Selain melaksanakan ibadah Haji
dengan cara menabung, ada kisah yang ketika beliau masih menjabat sebagai Wakil
Presiden, yang mana kisah ini di sampaikan oleh sekretaris pribadi Bung Hatta. Iding
Wangsa Widjaja menceritakan tentang cita-cita Bung Hatta untuk membeli sepatu
Bally, Bung Hatta sangat terkesima ketika berjalan ke luar negeri melihat
deretan sepatu Bally terpampang di etalase toko. Dengan begitu mengidam-idamkan
sepatu Bally beliau guntingkan iklan sepatu Bally yang kemudian beliau simpan
di dompet, dengan harapan suatu saat nanti bisa membelinya. Namun apalah daya uang hasil gaji sebagai Wakil Presiden dan honorarium hasil penerbitan
buku yang ia tabung selalu berkurang untuk membiayai keperluan rumah tangga, membantu
saudara dan kerabatnya yang lebih membutuhkan.
Hingga sampai pada akhir
hayatnya pada tahun 1980 beliau wafat, namun cita-cita beliau untuk membeli
sepatu Bally dan memilikinya belum terwujud. Seorang sejarawan dari Universitas
Airlangga, Purnawan Basundoro. Dalam kutipannya beliau menceritakan bahwa Bung
Hatta itu ketika kunjungan keluar negeri, hanya membawa keperluan dan
perlengkapan sebanyak satu koper. Sangking sederhana Bung Hatta ketika sudah
mengundurkan diri sebagai Wakil Presiden RI dan menjadi pensiunan, Bung Hatta
yang hanya mendapat uang pensiunan sebesar Rp 3000. Jumlah tersebut terbilang
cukup sedikit, Bung Hatta pun hampir saja tidak mampu untuk membayar tagihan
listrik, langganan air minum dan membayar iuran pembangunan daerah. Bung Hatta
tidak menginginkan di makam di makam pahlawan, belia ingin dimakamkan di makam
biasa, seperti makam rakyat yang biasa.
Sebagaimana sebuah tulisan di kutip dari
buku “Bung Hatta menjawab” karangan Z Yasni “Saya ingin di kuburan rakyat
bisa. Saya adalah rakyat biasa,”kata Hatta. Sebagian diantara kisah-kisah di
atas ada beberapa yang saya jadikan motivasi dan panutan. Saya di lahirkan dari
keluarga yang serba pas-pasan dan dari kampung yang dulu sangat amat sepi karena
kanan kiri disekeliling rumah merupakan hutan belantara, daerah kami merupakan daerah yang masuk golongan 3T yang
tepatnya di kabupaten Bengkalis, Riau.
Ibu dan bapak saya hanya bisa mengenyang
pendidikan sampai sekolah dasar, Ibu pun tidak bisa tamat karena harus
membanting tulang bekerja demi membantu orang tua untuk membiayai biaya sekolah
adik-adinya, pada usia 17 tahun sudah diputuskan oleh mbah saya untuk menikah,
dan bapak yang berusia 22 tahun sudah putuskan untuk menikah dengan ibu saya,
ini semua adalah faktor ekonomi yang membelit mbah saya untuk segera
menikahkan anak-anaknya. Saya sejak
kecil diajarkan dengan kesederhanaan dan kejujuran serta tolong menolong sesama
manusia, yang menjadi pokok pondasi dari didikan orang tua kepada anak-anaknya.
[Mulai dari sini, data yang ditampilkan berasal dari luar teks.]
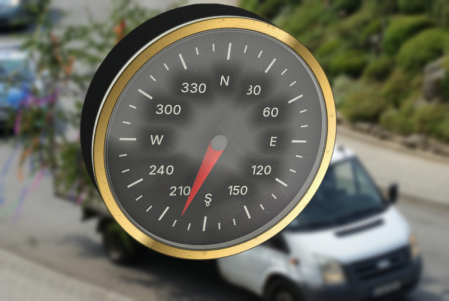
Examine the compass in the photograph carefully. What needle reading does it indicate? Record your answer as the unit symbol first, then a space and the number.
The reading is ° 200
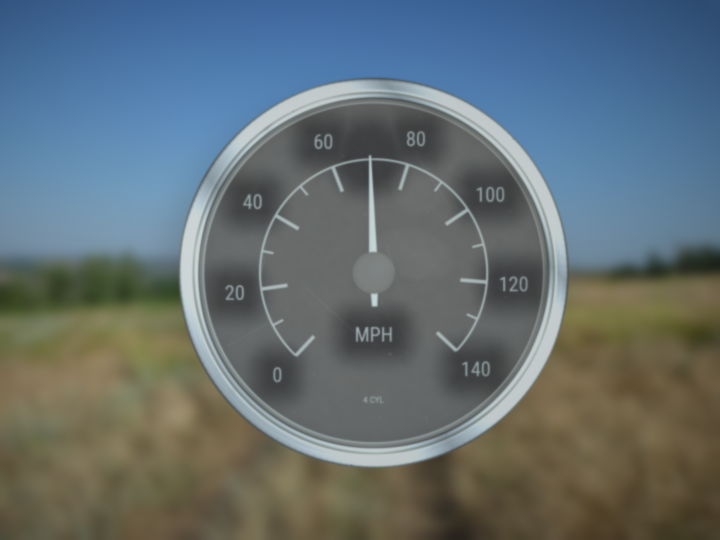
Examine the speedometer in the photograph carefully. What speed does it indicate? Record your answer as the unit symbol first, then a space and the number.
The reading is mph 70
Salah satu pesan orang tua saya yang paling mendalam adalah “Bapak dan Ibu
hanya bisa sekolah sampai sekolah dasar, Maka anak-anak bapak harus bisa
sarjana semuanya dengan apapun itu, karen Bapak dan Ibu tidak bisa mengasi
harta ataupun tahta, yang bisa Bapak dan Ibu kasikan hanya bisa mensekolahkan
kalian semuanya, walaupun Bapak dan Ibu harus banting tulang siang dan malam mencari
uang untuk sekolah kalian semuanya” dan semua perkataan Bapak dan Ibu itu semua
terbukti ketiga anaknya, yang anak pertama dan anak kedua sudah selesai
memperoleh gelar sarjana dan sekarang sudah kerja, tinggal saya sendiri yang
masih menempuh studi di jenjang perguruan tinggi.
Semenjak selesai menempuh
sekolah menengah pertama saya sudah memulai hidup mandiri dengan merantau jauh
dengan orang tua hingga sampai menempuh studi di perguruan tinggi di yogyakarta
tepatnya di Universitas Islam Indonesia, semenjak dari itulah saya menatkan
nilai-nilai kesederhanaan, kejujuran dan kesahajaan harus di jadikan pedoman
dalam hidup dilingkungan orang lain, sehingga dengan demikian kita bisa
diterima oleh kalangan siapa pun, saat sekarang studi di Universitas Islam
Indonesia tidak lupa saya untuk selalu aktif di organisasi, sebagai pedoman
mencari organisasi yang memiliki manfaat dan bermanfaat bagi orang banyak
adalah dengan menjadi Takmir atau Pengurus Masjid Kampus Terpadu Universitas
Islam Indonesia, ini merupakan organisasi yang tepat menurut saya, selain kita
belajar agama kita bisa menjadi pelayan jamaah, bisa mengerti bagaimana menjadi
seorang pengurus masjid yang mungkin hanya sebagian kecil saya yang
menginginkan waktu kosong kuliahnya untuk mengurusi masjid.
Kepengurusan
tersebut saya jalani hingga semester 5 karena harus pergantian kepengurusan
setiap tahunnya yang diisi oleh mahasiswa baru Universitas Islam Indonesia.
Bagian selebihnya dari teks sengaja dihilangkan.